D’après Le Miroir du Nord

Nos confrères du Miroir du Nord publient un entretien important sur les langues régionales avec Michel Feltin-Palas, auteur du livre « Sauvons les langues régionales ». Découvrez-ci-dessous le début de cet entretien.

MDN : Pouvez-vous vous présenter ? D’où vous vient cet intérêt particulier pour les langues régionales ?

Il y a deux raisons pour lesquelles je m’intéresse à ce sujet. La première est professionnelle. Depuis 20 ans environ, j’écris régulièrement pour L’Express des articles consacrés à la langue française et aux langues en général. Surtout, depuis 2018, je publie chaque semaine une lettre hebdomadaire gratuite consacrée à la langue française, aux autres langues de France et à la défense de la diversité culturelle en général, intitulée « Sur le bout des langues » (2). Ce travail me conduit à interroger chaque semaine des linguistes, des historiens, des universitaires spécialistes de ces sujets. Au fil des années, j’ai fini moi-même par monter en compétences, au point de publier des livres et de donner des conférences sur cette thématique.
La seconde raison est plus personnelle. Si j’ai toujours vécu en Ile-de-France et si mon père était parisien, ma mère était béarnaise et avait pour langue maternelle le béarnais – une langue d’oc que l’on peut aussi appeler « gascon » ou « occitan ». Dans les années 1970, elle était encore la langue de toute sa famille et de tout son village, comme c’était le cas dans cette région depuis environ mille ans. Or, à l’échelle de ma vie – ce qui est bref d’un point de vue linguistique – j’ai vu cette langue non pas disparaître, mais devenir minoritaire. Plus grave : il y a toutes les raisons de penser qu’elle pourrait disparaître d’ici à quelques décennies, du moins si la France ne modifie pas sa politique linguistique. J’ai donc également une approche sensible de ce sujet.
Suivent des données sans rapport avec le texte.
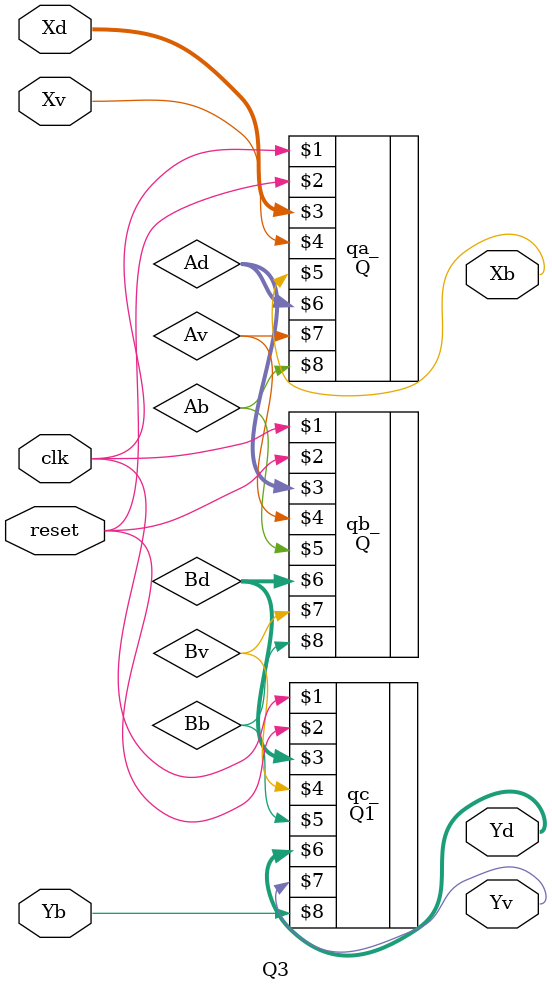
<source format=v>


module Q3 (clk,reset, Xd,Xv,Xb, Yd,Yv,Yb);

   parameter W = 8;		// - data width
   
   input  clk;
   input  reset;
   input  [W-1:0] Xd;		// - input stream X  - data
   input 	  Xv;		//                   - valid
   output 	  Xb;		//                   - backpressure
   output [W-1:0] Yd;		// - output stream Y - data
   output 	  Yv;		//                   - valid
   input 	  Yb;		//                   - backpressure

   wire   [W-1:0] Ad, Bd;		// - intermediate streams A, B
   wire           Av, Bv, Ab, Bb;

   Q  #(W) qa_ (clk,reset, Xd,Xv,Xb, Ad,Av,Ab);
   Q  #(W) qb_ (clk,reset, Ad,Av,Ab, Bd,Bv,Bb);
   Q1 #(W) qc_ (clk,reset, Bd,Bv,Bb, Yd,Yv,Yb);

   //  --(X)--> qa_ --(A)--> qb_ --(B)--> qc_ --(Y)-->

endmodule // Q3


</source>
MDN : Quels sont les messages passés dans votre dernier ouvrage ?

Il y en a plusieurs, mais je résumerai ici les deux principaux.

Premièrement : d’un point de vue linguistique, les langues dites régionales n’ont rien à envier au français, à l’anglais, à l’espagnol et aux autres « grandes » langues. En effet, contrairement à ce que l’on croit souvent, celles-ci ne leur sont pas supérieures linguistiquement. ll existe ainsi en gascon un temps qui n’existe pas en français : le futur du passé (et je pourrais prendre bien d’autres exemples).
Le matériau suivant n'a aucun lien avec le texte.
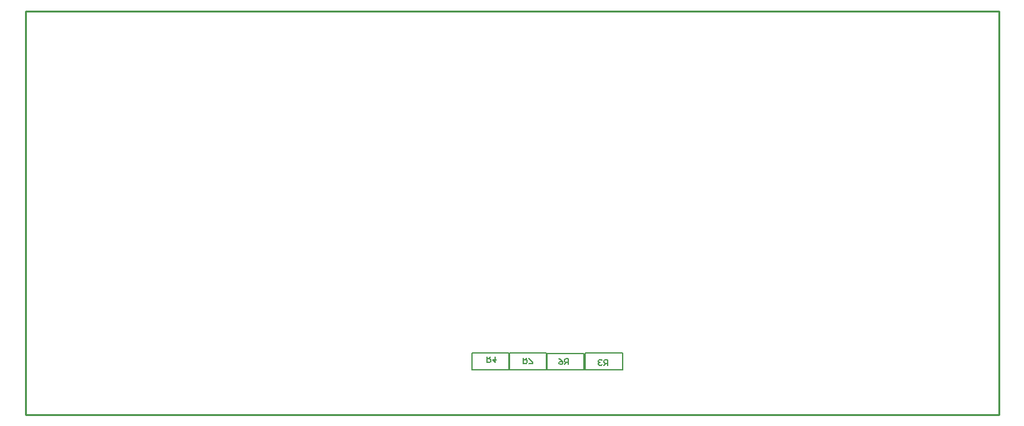
<source format=gbo>
G04*
G04 #@! TF.GenerationSoftware,Altium Limited,Altium Designer,20.1.7 (139)*
G04*
G04 Layer_Color=32896*
%FSLAX44Y44*%
%MOMM*%
G71*
G04*
G04 #@! TF.SameCoordinates,B5950D26-3139-43EA-A648-6E47058778E0*
G04*
G04*
G04 #@! TF.FilePolarity,Positive*
G04*
G01*
G75*
%ADD13C,0.2540*%
%ADD14C,0.1524*%
%ADD16C,0.1270*%
D13*
X254000Y869950D02*
Y1417320D01*
Y869950D02*
X1572260D01*
Y1417320D01*
X254000D02*
X1572260D01*
D14*
X867870Y953590D02*
X909170D01*
X858670Y931340D02*
X909170D01*
X858670Y953590D02*
X867870D01*
X909170Y931340D02*
Y953590D01*
X858670Y931340D02*
Y953590D01*
X918670D02*
X959970D01*
X909470Y931340D02*
X959970D01*
X909470Y953590D02*
X918670D01*
X959970Y931340D02*
Y953590D01*
X909470Y931340D02*
Y953590D01*
X960270Y931090D02*
X1001570D01*
X960270Y953340D02*
X1010770D01*
X1001570Y931090D02*
X1010770D01*
X960270D02*
Y953340D01*
X1010770Y931090D02*
Y953340D01*
X1021540Y953590D02*
X1062840D01*
X1012340Y931340D02*
X1062840D01*
X1012340Y953590D02*
X1021540D01*
X1062840Y931340D02*
Y953590D01*
X1012340Y931340D02*
Y953590D01*
D16*
X928652Y947419D02*
Y939801D01*
X932461D01*
X933730Y941071D01*
Y943610D01*
X932461Y944880D01*
X928652D01*
X931191D02*
X933730Y947419D01*
X936270Y939801D02*
X941348D01*
Y941071D01*
X936270Y946149D01*
Y947419D01*
X989328Y938531D02*
Y946149D01*
X985519D01*
X984250Y944879D01*
Y942340D01*
X985519Y941070D01*
X989328D01*
X986789D02*
X984250Y938531D01*
X976632Y946149D02*
X979171Y944879D01*
X981710Y942340D01*
Y939801D01*
X980441Y938531D01*
X977902D01*
X976632Y939801D01*
Y941070D01*
X977902Y942340D01*
X981710D01*
X878842Y948689D02*
Y941071D01*
X882651D01*
X883920Y942341D01*
Y944880D01*
X882651Y946150D01*
X878842D01*
X881381D02*
X883920Y948689D01*
X890268D02*
Y941071D01*
X886460Y944880D01*
X891538D01*
X1042668Y937261D02*
Y944879D01*
X1038859D01*
X1037590Y943609D01*
Y941070D01*
X1038859Y939800D01*
X1042668D01*
X1040129D02*
X1037590Y937261D01*
X1035050Y943609D02*
X1033781Y944879D01*
X1031242D01*
X1029972Y943609D01*
Y942340D01*
X1031242Y941070D01*
X1032511D01*
X1031242D01*
X1029972Y939800D01*
Y938531D01*
X1031242Y937261D01*
X1033781D01*
X1035050Y938531D01*
M02*

</source>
Les « grandes langues » ne leur sont pas non plus supérieures littérairement. Frédéric mistral a été prix Nobel de littérature en 1904 pour une œuvre écrite en provençal. Quant à Michael de Swaen, né à Dunkerque en 1654, il est encore étudié comme un poète majeur dans les écoles des Pays-Bas et de Belgique.

Non, le seul élément qui les différencie, c’est leur statut. Par les hasards de l’histoire, les langues dites régionales n’ont pas eu de la chance de devenir langues officielles d’un État. Cela ne fait pas d’elles des dialectes et moins encore des patois, mais des langues minoritaires, voire des langues minorisées. Ce n’est pas du tout la même chose. Comme le disait le linguiste Max Weinreich : « Une langue est un dialecte avec une armée. » On n’a trouvé personne pour lui donner tort.

Mon second message est le suivant : il est encore possible de sauver ces langues si la France le décide. En effet, non seulement elles comptent encore une dizaine de millions de locuteurs, mais ni le corse ni le picard, ni le flamand, ni les autres ne sont condamnés par la modernité.

Pour le démontrer, j’aime comparer le breton et le gallois, deux langues celtiques parlées en France et au Royaume-Uni, deux pays voisins et de développement économique comparable. Voilà quarante ans, on recensait pour chacune de ces langues environ 500 000 locuteurs. Or, aujourd’hui, le breton n’est plus parlé que par 200 000 personnes alors que l’on en compte 650 000 pour le gallois. Pourquoi ? Parce que le gallois serait adapté à la modernité et pas le breton ? Je souhaite bon courage à celui qui essaiera de soutenir cette thèse ! La réalité est tout autre : au Pays de Galles, le gallois est soutenu par les pouvoirs publics. Son étude est obligatoire dans presque toutes les écoles jusqu’à 16 ans ; il dispose d’une télévision et d’une radio publiques depuis plusieurs décennies ; les citoyens peuvent s’exprimer dans cette langue devant les tribunaux ; etc. Toutes mesures qui n’existent pas pour le breton en Bretagne. Là est la différence. Cela montre bien qu’une langue minoritaire peut continuer à progresser au XXIe siècle, mais il faut pour cela une politique linguistique adaptée.